What to watch for today
Time for Greece to start paying. As the ECB’s governing council discusses whether to give Greek banks emergency cash while debt talks continue, the country faces an IMF loan payment deadline for €200 million ($212 million). Another tranche next week, worth €750 million, will be harder for Greece to rustle up.
More attempts to salvage Ukraine’s ceasefire. Delegates from Russia, Ukraine and the Organization for Security and Cooperation in Europe are to meet in Minsk, Belarus to talk about the truce negotiated in February. As the OSCE reports, it’s been much violated by both sides.
Europe proposes a “single digital market.” Regulators will unveil their plans to create, over the next two years, a single market for digital goods, services, capital and content. That would prevent things like “geoblocking”—preventing people in certain countries from using a service.

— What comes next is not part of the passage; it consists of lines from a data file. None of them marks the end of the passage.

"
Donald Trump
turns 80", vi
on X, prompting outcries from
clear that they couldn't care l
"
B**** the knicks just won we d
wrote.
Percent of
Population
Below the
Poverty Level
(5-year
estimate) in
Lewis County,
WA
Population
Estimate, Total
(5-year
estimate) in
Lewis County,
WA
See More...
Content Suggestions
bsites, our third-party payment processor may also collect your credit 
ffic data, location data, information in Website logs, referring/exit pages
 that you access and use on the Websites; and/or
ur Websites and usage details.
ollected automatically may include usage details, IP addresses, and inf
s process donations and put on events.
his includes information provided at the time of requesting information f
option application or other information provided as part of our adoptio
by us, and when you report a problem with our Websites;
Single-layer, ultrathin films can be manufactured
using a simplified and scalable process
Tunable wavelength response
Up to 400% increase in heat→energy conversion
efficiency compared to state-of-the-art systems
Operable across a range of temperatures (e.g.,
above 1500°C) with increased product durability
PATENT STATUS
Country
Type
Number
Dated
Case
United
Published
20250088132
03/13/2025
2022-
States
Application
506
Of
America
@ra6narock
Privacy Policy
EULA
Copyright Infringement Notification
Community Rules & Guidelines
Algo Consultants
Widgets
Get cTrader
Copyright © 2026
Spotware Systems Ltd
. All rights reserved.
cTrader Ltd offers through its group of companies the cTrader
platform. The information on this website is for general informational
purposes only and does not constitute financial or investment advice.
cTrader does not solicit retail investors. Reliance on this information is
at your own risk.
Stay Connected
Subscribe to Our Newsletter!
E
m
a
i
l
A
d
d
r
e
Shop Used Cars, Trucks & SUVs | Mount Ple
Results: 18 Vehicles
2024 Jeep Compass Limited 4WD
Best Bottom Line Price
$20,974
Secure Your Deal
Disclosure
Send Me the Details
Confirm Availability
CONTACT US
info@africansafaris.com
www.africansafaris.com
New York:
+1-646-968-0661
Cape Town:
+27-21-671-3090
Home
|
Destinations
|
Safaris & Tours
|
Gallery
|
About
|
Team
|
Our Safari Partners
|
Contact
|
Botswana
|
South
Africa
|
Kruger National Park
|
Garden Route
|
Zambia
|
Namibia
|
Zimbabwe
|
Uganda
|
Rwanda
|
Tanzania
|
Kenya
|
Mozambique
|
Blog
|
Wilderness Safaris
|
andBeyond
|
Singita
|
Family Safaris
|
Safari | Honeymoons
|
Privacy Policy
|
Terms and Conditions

SpaceX tests a manned spacecraft. The company will try out its Dragon V2, in preparation for manned space missions planned for 2017. The launch (unmanned, but carrying a test dummy) will test the vehicle’s abort system, which is meant to save the crew if a launch goes wrong.
Earnings. Companies presenting their first-quarter results include MetLife, Tesla Motors, Anheuser-Busch InBev, Motorola Solutions and Wendy’s.
While you were sleeping
French lawmakers beefed up spying powers. In response to January’s deadly terrorist attacks, parliament passed a surveillance law that gives intelligence agencies sweeping new powers to tap phones and emails, collect metadata from service providers, and bug suspects. It still needs approval from the senate and constitutional council.
The EU delayed its corporate tax probes. Europe’s anti-trust chief, Margrethe Vestager, said she would miss the June deadline she had set for deciding the legality of tax deals that EU member states offered to multinationals, including Starbucks, Fiat, Apple, and Amazon. Vestager’s campaigns against Google and Gazprom have made headlines.
The US trade gap hit a record. The trade deficit increased 43.1% to $51.4 billion, the biggest hike in 18 years, the US Commerce Department said. The surge came after imports bounced back from the slowdown caused by a labor dispute at west coast ports.
ISIL said it was behind the Texas shooting. The Islamic State group said in a radio broadcast that the gunmen who attacked an exhibition outside Dallas showing cartoons of the prophet Muhammad were “two soldiers of the caliphate.” It’s unclear if the claim is true.
Spending on cancer meds surged. With higher drug prices and more cancer cases, last year $100 billion was spent worldwide on cancer drugs, a 10% hike from 2013. Prices may rise even higher as drug firms market new treatments that make use of the body’s immune system.
Mike Huckabee threw in his hat. The day after Carly Fiorina, yet another Republican hopeful emerged as the former Arkansas governor said he’d seek the party’s 2016 US presidential nomination. It’s his second attempt; the first was in 2008. Polls last month put the former Baptist pastor in fifth or six place among potential Republican contenders.
Quartz obsession interlude
Heather Timmons on the less flashy side of the annual Metropolitan Museum Gala.“The Met’s China’s evening was just the latest example of Western celebrities’ and industries’ ongoing embrace of a fantasy of China, while deftly managing to complete ignore what’s happening on the ground. This China blind spot is particularly notable because it comes as the western entertainment industry tackles serious issues at home and in other parts of the globe.” Read more here.
Matters of debate
“DSK culture” has not gone anywhere. Lecherous machismo among the elites continues to haunt women in France.
Moscow and Beijing have an asymmetric relationship. Their relations continue to blossom, but Russia needs China more than the other way around.
Charlie Hebdo doesn’t mock religion. It mocks the political use of religion, says its editor.
Markets have misunderstood the UK election. They should be paying attention to the parties’ policies on financial services, not on the economy.
Israeli medical aid to Nepal isn’t cynical. The country isn’t trying to whitewash its international image; it’s just trying to do the right thing.
Surprising discoveries
A new kind of muscle. Who would have thunk you could use an onion and gold to create an artificial muscle?
Lake Disappearance. A lake in Oregon is sucked in through a hole each year, and then reappears.
“Let the dishwasher do its job.” Modern machines work better than your hands, and are better for the environment too.
You can share your heartbeat on Reddit. The few people that actually own an Apple Watch are swapping pulses there.
Who is the woman in the Google doodle? Nellie Bly was a trailblazing investigative journalist who broke the record for a round-the-world trip.